En 2000, après l'évacuation du Sud-Liban par Israël
En 2000, après l'évacuation du Sud-Liban par Israël
 

L'organisation

Le Conseil consultatif exécutif (Majlis ach-Choura al-Qarar) est constitué de 7 membres et présidé par le secrétaire général Hassan Nasrallah. Il prend ses décisions par consensus.


Le secrétaire général possède une autorité importante, mais non absolue. Cela permet notamment d'éviter que le décès du secrétaire général ne "décapite" totalement le mouvement.


Un grand nombre d'institutions plus secondaires forment le deuxième cercle du pouvoir exécutif au sein du Hezbollah. Les principales sont la Convention Générale et le bureau politique. La Convention Générale est dirigée par un Conseil exécutif de 12 membres. Elle élit les membres du Conseil exécutif, met en œuvre ses décisions, formule les choix effectués au quotidien et gère les relations extérieures avec les autres forces politiques libanaises. Chacun des membres du Conseil exécutif a en charge un portefeuille (santé, éducation, affaires régionales, etc.). Le Conseil consultatif exécutif a cependant le dernier mot vis à vis de la Convention Générale comme du bureau politique en ce qui concerne les décisions-clés.

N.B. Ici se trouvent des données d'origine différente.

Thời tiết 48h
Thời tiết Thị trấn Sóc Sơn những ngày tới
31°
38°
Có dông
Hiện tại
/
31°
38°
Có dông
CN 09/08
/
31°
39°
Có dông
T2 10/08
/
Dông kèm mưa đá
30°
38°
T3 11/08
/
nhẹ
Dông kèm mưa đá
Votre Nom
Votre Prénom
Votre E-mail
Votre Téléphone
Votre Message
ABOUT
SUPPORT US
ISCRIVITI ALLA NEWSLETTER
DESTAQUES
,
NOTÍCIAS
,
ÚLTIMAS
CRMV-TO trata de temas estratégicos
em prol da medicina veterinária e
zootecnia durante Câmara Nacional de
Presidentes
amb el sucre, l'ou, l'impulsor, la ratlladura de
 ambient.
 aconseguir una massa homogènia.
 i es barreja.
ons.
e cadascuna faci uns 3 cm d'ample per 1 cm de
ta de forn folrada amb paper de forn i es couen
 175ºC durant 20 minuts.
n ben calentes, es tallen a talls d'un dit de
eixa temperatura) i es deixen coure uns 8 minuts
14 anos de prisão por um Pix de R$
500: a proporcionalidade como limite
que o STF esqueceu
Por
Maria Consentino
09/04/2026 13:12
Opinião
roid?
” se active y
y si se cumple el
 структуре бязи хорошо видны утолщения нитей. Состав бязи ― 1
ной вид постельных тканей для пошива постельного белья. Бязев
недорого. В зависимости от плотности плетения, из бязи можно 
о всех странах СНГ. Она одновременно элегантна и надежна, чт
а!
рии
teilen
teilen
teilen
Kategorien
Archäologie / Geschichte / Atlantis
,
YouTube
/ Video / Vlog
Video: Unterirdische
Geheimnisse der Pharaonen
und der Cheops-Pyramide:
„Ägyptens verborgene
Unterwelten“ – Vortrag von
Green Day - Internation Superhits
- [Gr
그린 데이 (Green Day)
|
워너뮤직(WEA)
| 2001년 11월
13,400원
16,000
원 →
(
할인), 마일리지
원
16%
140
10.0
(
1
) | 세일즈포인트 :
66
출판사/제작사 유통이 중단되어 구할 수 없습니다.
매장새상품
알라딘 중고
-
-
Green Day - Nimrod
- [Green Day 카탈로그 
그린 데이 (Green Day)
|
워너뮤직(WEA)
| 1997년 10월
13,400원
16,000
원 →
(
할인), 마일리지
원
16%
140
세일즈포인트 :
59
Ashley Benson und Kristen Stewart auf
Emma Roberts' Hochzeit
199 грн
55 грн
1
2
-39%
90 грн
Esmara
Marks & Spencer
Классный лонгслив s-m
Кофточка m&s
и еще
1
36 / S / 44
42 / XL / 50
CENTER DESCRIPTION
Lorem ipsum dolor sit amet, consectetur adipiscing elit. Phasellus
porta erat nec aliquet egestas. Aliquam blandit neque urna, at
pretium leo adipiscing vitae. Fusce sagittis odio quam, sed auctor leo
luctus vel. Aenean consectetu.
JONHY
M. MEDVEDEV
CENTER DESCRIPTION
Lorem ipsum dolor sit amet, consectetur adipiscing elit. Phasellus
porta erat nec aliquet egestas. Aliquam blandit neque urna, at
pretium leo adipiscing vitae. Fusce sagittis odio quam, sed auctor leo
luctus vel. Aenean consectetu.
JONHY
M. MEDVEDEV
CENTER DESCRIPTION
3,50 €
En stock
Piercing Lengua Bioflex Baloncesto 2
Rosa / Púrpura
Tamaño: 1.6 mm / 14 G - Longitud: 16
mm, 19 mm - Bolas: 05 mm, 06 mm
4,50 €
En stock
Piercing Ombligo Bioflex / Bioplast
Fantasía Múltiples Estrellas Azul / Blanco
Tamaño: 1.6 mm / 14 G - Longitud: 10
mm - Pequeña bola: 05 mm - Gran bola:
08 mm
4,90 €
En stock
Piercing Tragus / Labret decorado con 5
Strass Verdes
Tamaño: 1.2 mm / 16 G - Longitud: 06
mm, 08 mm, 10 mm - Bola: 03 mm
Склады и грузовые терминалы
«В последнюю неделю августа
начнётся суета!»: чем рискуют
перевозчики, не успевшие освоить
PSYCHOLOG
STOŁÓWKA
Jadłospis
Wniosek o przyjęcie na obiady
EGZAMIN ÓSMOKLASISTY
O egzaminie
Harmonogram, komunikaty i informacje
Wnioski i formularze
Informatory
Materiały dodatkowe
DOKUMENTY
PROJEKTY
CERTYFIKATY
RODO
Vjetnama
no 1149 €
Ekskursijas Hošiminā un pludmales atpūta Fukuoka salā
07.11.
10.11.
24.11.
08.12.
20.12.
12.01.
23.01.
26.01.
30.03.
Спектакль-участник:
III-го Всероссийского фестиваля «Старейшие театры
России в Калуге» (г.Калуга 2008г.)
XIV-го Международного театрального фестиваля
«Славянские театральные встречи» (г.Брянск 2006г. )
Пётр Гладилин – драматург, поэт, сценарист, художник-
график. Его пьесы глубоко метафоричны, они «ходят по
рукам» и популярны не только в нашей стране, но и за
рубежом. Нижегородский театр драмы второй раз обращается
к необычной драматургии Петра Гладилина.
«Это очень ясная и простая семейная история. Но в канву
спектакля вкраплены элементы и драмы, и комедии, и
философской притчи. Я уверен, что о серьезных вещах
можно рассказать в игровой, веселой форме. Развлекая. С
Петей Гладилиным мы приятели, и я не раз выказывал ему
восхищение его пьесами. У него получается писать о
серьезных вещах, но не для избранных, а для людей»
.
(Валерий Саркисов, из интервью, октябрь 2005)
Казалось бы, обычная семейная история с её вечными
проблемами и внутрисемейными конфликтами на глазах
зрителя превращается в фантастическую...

Les représentants du Hezbollah au parlement libanais influencent les orientations de l'organisation. Ils sont considérés comme plus modérés et réformistes, comme le montre l'éviction de Mohammed Ra'ad de la tête du Conseil exécutif.
Certaines personnalités, chefs historiques du mouvement, ont une influence privilégiée. Ils disposent de droits de vote privilégiés au Conseil consultatif.